Recorded data

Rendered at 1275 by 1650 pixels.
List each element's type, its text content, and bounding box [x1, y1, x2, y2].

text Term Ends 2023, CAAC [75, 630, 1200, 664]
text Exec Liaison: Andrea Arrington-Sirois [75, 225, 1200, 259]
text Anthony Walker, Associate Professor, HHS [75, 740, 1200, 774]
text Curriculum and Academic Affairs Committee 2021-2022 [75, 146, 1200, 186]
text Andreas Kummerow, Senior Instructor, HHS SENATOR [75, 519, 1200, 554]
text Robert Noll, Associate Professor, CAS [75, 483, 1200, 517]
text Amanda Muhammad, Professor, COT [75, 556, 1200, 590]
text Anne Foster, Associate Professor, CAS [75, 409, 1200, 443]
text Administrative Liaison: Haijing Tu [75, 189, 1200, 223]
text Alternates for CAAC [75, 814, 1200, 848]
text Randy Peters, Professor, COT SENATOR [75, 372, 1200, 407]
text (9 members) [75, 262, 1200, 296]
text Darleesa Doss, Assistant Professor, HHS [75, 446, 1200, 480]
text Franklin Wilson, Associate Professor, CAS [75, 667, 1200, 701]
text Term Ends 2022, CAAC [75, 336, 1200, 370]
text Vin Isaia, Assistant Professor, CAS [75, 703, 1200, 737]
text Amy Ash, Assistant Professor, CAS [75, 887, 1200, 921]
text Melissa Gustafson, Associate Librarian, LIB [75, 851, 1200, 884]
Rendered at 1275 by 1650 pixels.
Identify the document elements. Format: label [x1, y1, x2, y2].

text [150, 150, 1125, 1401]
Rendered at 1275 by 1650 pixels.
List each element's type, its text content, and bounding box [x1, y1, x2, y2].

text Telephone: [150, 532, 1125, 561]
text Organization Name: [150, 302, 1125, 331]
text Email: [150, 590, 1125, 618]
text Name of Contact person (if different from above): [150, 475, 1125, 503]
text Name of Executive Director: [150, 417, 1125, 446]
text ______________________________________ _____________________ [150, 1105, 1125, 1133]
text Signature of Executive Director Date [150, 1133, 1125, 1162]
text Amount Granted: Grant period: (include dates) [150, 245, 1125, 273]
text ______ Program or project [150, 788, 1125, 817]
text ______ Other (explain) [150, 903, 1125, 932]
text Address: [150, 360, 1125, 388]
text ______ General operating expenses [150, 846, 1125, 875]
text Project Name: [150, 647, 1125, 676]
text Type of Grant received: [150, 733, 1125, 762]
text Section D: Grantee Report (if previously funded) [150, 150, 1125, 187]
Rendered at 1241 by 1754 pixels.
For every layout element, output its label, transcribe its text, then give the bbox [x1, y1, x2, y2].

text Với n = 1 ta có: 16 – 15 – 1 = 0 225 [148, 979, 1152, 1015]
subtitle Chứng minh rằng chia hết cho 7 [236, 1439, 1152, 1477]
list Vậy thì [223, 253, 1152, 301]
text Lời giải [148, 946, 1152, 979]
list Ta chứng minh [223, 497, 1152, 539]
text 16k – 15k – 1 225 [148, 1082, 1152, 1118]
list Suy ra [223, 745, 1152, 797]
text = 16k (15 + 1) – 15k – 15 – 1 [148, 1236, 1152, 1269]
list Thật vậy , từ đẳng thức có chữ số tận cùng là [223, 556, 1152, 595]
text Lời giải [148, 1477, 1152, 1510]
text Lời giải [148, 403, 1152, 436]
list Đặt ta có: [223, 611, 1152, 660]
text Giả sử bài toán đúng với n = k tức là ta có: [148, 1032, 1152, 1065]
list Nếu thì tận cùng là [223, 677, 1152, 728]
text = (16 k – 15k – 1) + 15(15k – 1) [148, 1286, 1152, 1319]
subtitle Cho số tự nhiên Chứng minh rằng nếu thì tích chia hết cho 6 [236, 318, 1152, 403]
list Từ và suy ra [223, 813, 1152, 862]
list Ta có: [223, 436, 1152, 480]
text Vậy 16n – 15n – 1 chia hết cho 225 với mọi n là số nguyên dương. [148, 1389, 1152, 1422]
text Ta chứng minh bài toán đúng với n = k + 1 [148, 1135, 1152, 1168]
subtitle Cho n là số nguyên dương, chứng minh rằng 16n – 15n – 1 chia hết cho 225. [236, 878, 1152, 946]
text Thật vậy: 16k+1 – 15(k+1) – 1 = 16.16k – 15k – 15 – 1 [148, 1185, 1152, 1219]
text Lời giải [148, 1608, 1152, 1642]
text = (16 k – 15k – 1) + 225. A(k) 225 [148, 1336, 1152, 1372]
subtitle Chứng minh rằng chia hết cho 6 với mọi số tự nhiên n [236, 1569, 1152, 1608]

- [Problem details]
The response has to match the data exactly, line for line.

- [Final answer]
Rendered at 1275 by 1650 pixels.
List each element's type, its text content, and bounding box [x1, y1, x2, y2].

text Term Ends 2023, CAAC [75, 630, 1200, 664]
text Exec Liaison: Andrea Arrington-Sirois [75, 225, 1200, 259]
text Anthony Walker, Associate Professor, HHS [75, 740, 1200, 774]
text Curriculum and Academic Affairs Committee 2021-2022 [75, 146, 1200, 186]
text Andreas Kummerow, Senior Instructor, HHS SENATOR [75, 519, 1200, 554]
text Robert Noll, Associate Professor, CAS [75, 483, 1200, 517]
text Amanda Muhammad, Professor, COT [75, 556, 1200, 590]
text Anne Foster, Associate Professor, CAS [75, 409, 1200, 443]
text Administrative Liaison: Haijing Tu [75, 189, 1200, 223]
text Alternates for CAAC [75, 814, 1200, 848]
text Randy Peters, Professor, COT SENATOR [75, 372, 1200, 407]
text (9 members) [75, 262, 1200, 296]
text Darleesa Doss, Assistant Professor, HHS [75, 446, 1200, 480]
text Franklin Wilson, Associate Professor, CAS [75, 667, 1200, 701]
text Term Ends 2022, CAAC [75, 336, 1200, 370]
text Vin Isaia, Assistant Professor, CAS [75, 703, 1200, 737]
text Amy Ash, Assistant Professor, CAS [75, 887, 1200, 921]
text Melissa Gustafson, Associate Librarian, LIB [75, 851, 1200, 884]
Rendered at 1275 by 1650 pixels.
Identify the document elements. Format: label [x1, y1, x2, y2].

text [150, 150, 1125, 1401]
Rendered at 1275 by 1650 pixels.
List each element's type, its text content, and bounding box [x1, y1, x2, y2].

text Telephone: [150, 532, 1125, 561]
text Organization Name: [150, 302, 1125, 331]
text Email: [150, 590, 1125, 618]
text Name of Contact person (if different from above): [150, 475, 1125, 503]
text Name of Executive Director: [150, 417, 1125, 446]
text ______________________________________ _____________________ [150, 1105, 1125, 1133]
text Signature of Executive Director Date [150, 1133, 1125, 1162]
text Amount Granted: Grant period: (include dates) [150, 245, 1125, 273]
text ______ Program or project [150, 788, 1125, 817]
text ______ Other (explain) [150, 903, 1125, 932]
text Address: [150, 360, 1125, 388]
text ______ General operating expenses [150, 846, 1125, 875]
text Project Name: [150, 647, 1125, 676]
text Type of Grant received: [150, 733, 1125, 762]
text Section D: Grantee Report (if previously funded) [150, 150, 1125, 187]
Rendered at 1241 by 1754 pixels.
For every layout element, output its label, transcribe its text, then give the bbox [x1, y1, x2, y2].

text Với n = 1 ta có: 16 – 15 – 1 = 0 225 [148, 979, 1152, 1015]
subtitle Chứng minh rằng chia hết cho 7 [236, 1439, 1152, 1477]
list Vậy thì [223, 253, 1152, 301]
text Lời giải [148, 946, 1152, 979]
list Ta chứng minh [223, 497, 1152, 539]
text 16k – 15k – 1 225 [148, 1082, 1152, 1118]
list Suy ra [223, 745, 1152, 797]
text = 16k (15 + 1) – 15k – 15 – 1 [148, 1236, 1152, 1269]
list Thật vậy , từ đẳng thức có chữ số tận cùng là [223, 556, 1152, 595]
text Lời giải [148, 1477, 1152, 1510]
text Lời giải [148, 403, 1152, 436]
list Đặt ta có: [223, 611, 1152, 660]
text Giả sử bài toán đúng với n = k tức là ta có: [148, 1032, 1152, 1065]
list Nếu thì tận cùng là [223, 677, 1152, 728]
text = (16 k – 15k – 1) + 15(15k – 1) [148, 1286, 1152, 1319]
subtitle Cho số tự nhiên Chứng minh rằng nếu thì tích chia hết cho 6 [236, 318, 1152, 403]
list Từ và suy ra [223, 813, 1152, 862]
list Ta có: [223, 436, 1152, 480]
text Vậy 16n – 15n – 1 chia hết cho 225 với mọi n là số nguyên dương. [148, 1389, 1152, 1422]
text Ta chứng minh bài toán đúng với n = k + 1 [148, 1135, 1152, 1168]
subtitle Cho n là số nguyên dương, chứng minh rằng 16n – 15n – 1 chia hết cho 225. [236, 878, 1152, 946]
text Thật vậy: 16k+1 – 15(k+1) – 1 = 16.16k – 15k – 15 – 1 [148, 1185, 1152, 1219]
text Lời giải [148, 1608, 1152, 1642]
text = (16 k – 15k – 1) + 225. A(k) 225 [148, 1336, 1152, 1372]
subtitle Chứng minh rằng chia hết cho 6 với mọi số tự nhiên n [236, 1569, 1152, 1608]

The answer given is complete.